Open Assembly, amhCard and Allweb Technologies Pitch at February VANJ Meeting
At the monthly Venture Association of New Jersey (VANJ) meeting on Feb. 19, 2013, three tech startups presented five-minute pitches to the group of assembled VCs, angels and investment community members.
The meeting, which took place in Whippany, also offered a look at the investment style of Gil Beyda, founder and managing partner of Genacast Ventures (New York and Philadelphia), who detailed what a startup should know before it sends him a pitch deck. (NJTechWeekly.com will cover Beyda’s presentation in a future article.)
Chiji Uzo, president and CEO of amhCard (Marlboro) and a serial entrepreneur, discussed his fledgling micropayments company, which needs development money. “We charge 10 percent on transactions from 10 cents to $2, and there is a huge market out there,” he told the group. No one has been able to come up with a technology to tackle the micropayments space, he said, but “we have.”
----
Translate this sentence from the article on the February VANJ meeting into Spanish: "At the monthly Venture Association of New Jersey (VANJ) meeting on Feb. 19, 2013, three tech startups presented five-minute pitches to the group of assembled VCs, angels and investment community members."
----
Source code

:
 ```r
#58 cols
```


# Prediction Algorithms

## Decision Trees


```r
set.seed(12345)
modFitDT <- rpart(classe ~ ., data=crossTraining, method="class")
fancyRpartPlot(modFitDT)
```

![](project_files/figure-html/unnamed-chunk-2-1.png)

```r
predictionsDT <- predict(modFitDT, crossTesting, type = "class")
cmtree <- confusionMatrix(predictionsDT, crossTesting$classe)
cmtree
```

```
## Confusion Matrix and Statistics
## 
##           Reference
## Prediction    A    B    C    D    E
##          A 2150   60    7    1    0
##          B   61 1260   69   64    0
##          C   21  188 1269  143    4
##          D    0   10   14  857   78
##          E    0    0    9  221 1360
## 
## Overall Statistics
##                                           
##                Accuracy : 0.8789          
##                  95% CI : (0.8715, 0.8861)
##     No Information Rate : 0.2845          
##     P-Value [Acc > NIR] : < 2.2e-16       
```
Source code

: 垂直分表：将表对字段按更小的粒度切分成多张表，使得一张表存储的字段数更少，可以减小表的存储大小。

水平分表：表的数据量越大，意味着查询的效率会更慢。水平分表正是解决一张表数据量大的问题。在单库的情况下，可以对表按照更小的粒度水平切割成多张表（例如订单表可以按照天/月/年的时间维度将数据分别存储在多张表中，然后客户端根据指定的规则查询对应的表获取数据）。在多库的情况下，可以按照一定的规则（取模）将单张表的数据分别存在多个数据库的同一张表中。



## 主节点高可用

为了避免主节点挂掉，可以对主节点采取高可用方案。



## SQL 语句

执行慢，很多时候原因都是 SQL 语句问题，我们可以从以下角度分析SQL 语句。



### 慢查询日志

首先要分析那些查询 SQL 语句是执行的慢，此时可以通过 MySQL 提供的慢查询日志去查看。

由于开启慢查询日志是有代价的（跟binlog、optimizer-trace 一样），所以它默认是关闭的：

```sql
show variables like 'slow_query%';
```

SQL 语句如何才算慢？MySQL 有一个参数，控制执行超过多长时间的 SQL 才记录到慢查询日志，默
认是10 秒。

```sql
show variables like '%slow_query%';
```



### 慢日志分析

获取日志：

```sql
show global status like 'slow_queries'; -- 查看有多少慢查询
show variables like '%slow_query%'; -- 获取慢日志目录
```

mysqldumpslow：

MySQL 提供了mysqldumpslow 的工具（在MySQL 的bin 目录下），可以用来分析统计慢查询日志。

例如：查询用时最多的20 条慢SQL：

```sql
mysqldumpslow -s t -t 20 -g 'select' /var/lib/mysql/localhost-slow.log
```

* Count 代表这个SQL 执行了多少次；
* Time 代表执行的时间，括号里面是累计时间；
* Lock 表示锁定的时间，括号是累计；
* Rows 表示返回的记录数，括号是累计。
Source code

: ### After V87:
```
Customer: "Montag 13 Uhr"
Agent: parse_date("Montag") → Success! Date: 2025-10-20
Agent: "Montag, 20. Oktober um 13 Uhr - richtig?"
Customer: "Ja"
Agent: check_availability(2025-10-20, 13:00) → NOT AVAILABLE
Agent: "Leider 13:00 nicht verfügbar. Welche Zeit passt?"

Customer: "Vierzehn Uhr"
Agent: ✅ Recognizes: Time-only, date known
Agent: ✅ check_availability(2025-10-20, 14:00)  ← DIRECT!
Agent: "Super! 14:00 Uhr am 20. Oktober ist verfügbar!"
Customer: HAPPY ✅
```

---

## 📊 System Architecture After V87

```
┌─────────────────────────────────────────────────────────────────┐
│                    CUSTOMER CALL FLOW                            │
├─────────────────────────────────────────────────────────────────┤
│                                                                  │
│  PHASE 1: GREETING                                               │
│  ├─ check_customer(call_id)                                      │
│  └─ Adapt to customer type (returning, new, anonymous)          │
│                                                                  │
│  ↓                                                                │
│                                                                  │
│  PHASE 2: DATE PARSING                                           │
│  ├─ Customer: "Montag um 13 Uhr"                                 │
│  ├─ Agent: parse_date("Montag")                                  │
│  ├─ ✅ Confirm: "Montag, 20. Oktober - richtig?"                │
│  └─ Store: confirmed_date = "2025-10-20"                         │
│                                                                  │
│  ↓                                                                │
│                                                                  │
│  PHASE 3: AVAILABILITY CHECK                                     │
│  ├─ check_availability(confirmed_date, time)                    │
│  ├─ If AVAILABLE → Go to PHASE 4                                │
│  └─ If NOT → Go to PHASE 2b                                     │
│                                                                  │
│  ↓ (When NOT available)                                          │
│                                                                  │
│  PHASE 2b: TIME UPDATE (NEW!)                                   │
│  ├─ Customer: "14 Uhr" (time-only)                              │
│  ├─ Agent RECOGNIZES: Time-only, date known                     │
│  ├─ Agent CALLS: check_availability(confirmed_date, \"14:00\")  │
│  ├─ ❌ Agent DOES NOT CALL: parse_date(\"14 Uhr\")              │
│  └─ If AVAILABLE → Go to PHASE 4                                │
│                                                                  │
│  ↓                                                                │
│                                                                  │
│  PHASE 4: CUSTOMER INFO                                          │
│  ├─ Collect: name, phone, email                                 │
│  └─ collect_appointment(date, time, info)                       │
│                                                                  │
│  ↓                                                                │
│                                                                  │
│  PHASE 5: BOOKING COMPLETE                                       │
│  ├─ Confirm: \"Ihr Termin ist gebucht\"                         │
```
----
- _Your response_: En la reunión mensual de la Venture Association of New Jersey (VANJ) del 19 de febrero de 2013, tres startups tecnológicas presentaron propuestas de cinco minutos ante el grupo reunido de capitalistas de riesgo, inversores ángeles y miembros de la comunidad inversora.